抜粋資料:
説明

排水処理装置

【課題】本発明は排水処理装置1に関し、生物処理性能を維持しつつ散気部4のメンテ性を高めることを目的とする。
【解決手段】排水を生物処理する処理槽2と、前記処理槽2内に設けられた揺動床3と、揺動床3の下方に配置された散気部4と、この散気部4と接続し空気を供給する給気管9を備え、前記揺動床3の固定棒7あるいは支持枠8を移動可能にすることにより、メンテナンス時に散気部4を取り出し易くした排水処理装置1を得られる。

【発明の詳細な説明】
【技術分野】
【0001】
本発明は、有機物を含んだ排水を微生物によって処理する排水処理装置に関する。
【背景技術】
【0002】
従来、排水中の有機物を微生物により分解する排水処理装置の処理性能を向上させる手段として、処理槽の内部の被処理水中に微生物を吸着保持する生物担体を配置したものが知られており、特に最近生物担体として揺動床を採用したものが注目されつつある。
【0003】
この揺動床は垂直に張られた撥水性の繊維で成型された幹に対し、親水性の繊維で成型された複数の親水枝を、幹と平行の水流に対して垂直に、幹から円周方向に放射状に配置した構成であり、幹は、処理槽内に固定された揺動床支持部により支持されている。また、親水枝は活性汚泥が付着しやすいよう親水性となっており、ある程度の太さは有しているものの柔軟性があり、その後端側が幹に取り付けられ、先端側が自由端となっているので水流により揺動する。このような揺動床式の生物担体を処理槽の内部に暖簾状に多数配置することで排水処理装置が構成されている。

作業用レコード:

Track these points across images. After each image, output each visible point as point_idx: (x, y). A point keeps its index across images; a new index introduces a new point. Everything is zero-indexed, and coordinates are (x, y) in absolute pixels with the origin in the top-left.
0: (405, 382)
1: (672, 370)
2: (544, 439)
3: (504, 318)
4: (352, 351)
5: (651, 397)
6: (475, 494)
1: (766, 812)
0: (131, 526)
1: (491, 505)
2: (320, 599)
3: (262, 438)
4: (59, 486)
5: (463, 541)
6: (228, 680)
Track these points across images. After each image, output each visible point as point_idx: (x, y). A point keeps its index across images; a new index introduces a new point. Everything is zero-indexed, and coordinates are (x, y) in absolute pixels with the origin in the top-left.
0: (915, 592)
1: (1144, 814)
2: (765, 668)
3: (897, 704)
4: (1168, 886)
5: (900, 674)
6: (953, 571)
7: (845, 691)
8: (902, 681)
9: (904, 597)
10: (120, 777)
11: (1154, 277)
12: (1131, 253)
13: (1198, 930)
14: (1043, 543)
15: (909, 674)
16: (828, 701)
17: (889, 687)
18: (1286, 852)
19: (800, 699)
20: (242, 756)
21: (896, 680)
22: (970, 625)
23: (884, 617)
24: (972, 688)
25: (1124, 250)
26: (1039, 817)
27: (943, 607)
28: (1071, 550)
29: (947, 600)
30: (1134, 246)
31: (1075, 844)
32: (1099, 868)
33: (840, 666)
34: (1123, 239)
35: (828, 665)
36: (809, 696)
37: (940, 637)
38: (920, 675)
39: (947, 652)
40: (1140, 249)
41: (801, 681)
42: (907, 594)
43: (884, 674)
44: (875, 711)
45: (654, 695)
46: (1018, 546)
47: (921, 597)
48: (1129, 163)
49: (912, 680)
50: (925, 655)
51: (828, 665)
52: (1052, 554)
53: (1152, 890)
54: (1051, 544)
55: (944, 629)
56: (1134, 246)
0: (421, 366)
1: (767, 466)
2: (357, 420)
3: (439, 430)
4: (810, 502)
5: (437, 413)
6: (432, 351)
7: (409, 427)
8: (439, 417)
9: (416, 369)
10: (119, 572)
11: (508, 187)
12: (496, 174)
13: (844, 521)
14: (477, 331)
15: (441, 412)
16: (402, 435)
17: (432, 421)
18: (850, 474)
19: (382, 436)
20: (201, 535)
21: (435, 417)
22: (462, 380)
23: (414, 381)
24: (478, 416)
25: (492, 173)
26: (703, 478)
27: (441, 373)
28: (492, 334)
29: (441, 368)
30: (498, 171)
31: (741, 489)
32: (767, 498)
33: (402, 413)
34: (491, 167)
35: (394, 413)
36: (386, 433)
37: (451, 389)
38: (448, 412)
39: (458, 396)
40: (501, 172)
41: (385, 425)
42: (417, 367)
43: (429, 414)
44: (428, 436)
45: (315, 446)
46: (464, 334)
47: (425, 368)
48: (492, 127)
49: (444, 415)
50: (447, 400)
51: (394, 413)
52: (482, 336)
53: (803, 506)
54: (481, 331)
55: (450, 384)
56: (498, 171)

作業内容:
- a) 抜粋資料によると、揺動床の幹はどのような繊維で成型されているか。
- b) レコードの最初の行から"1: (766, 812)"を含む行までを、"zero-indexed"を"0-indexed"に変えてほかはそのままの形で出してください。その範囲の行だけを示すこと。

解答一覧:
- a) 撥水性の繊維で成型されている。

- b)
Track these points across images. After each image, output each visible point as point_idx: (x, y). A point keeps its index across images; a new index introduces a new point. Everything is 0-indexed, and coordinates are (x, y) in absolute pixels with the origin in the top-left.
0: (405, 382)
1: (672, 370)
2: (544, 439)
3: (504, 318)
4: (352, 351)
5: (651, 397)
6: (475, 494)
1: (766, 812)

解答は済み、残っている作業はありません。